GOAL: Collect every line of the records below that contains the word "many", matching its case exactly.

== SUPPLIED MATERIAL ==

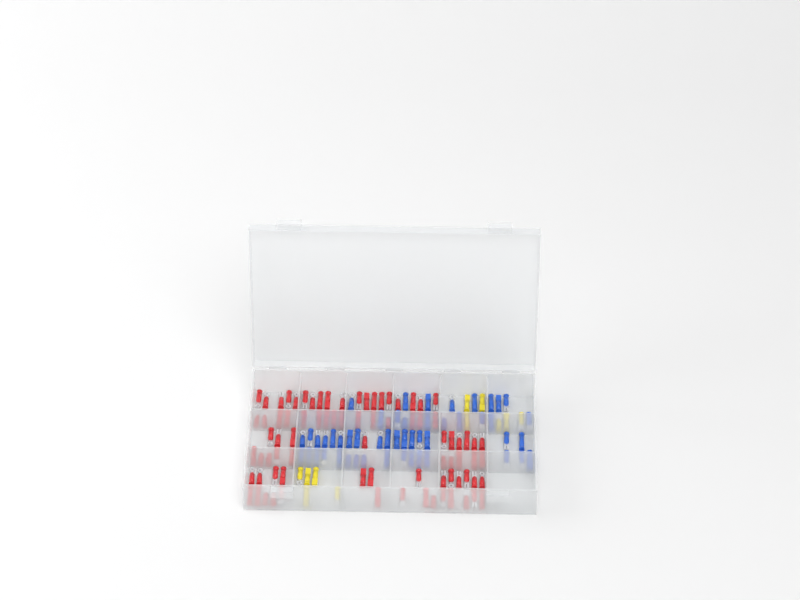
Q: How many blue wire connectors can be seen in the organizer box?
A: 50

===
== SUPPLIED MATERIAL ==

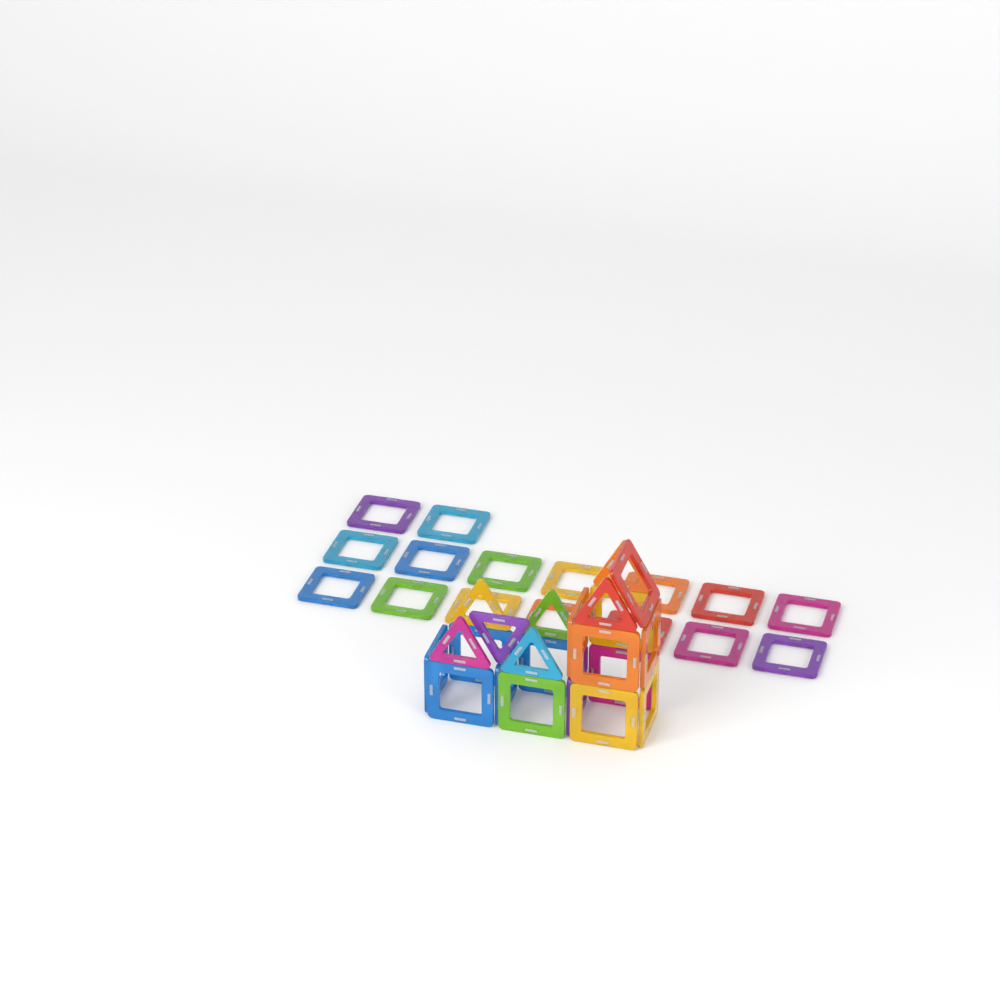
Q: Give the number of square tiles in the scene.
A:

===
== SUPPLIED MATERIAL ==

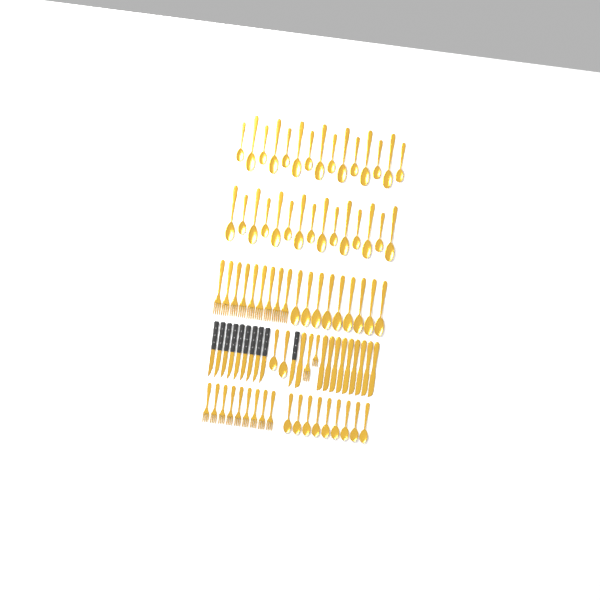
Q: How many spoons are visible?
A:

===

ANSWER BELOW:
Q: How many blue wire connectors can be seen in the organizer box?
Q: How many spoons are visible?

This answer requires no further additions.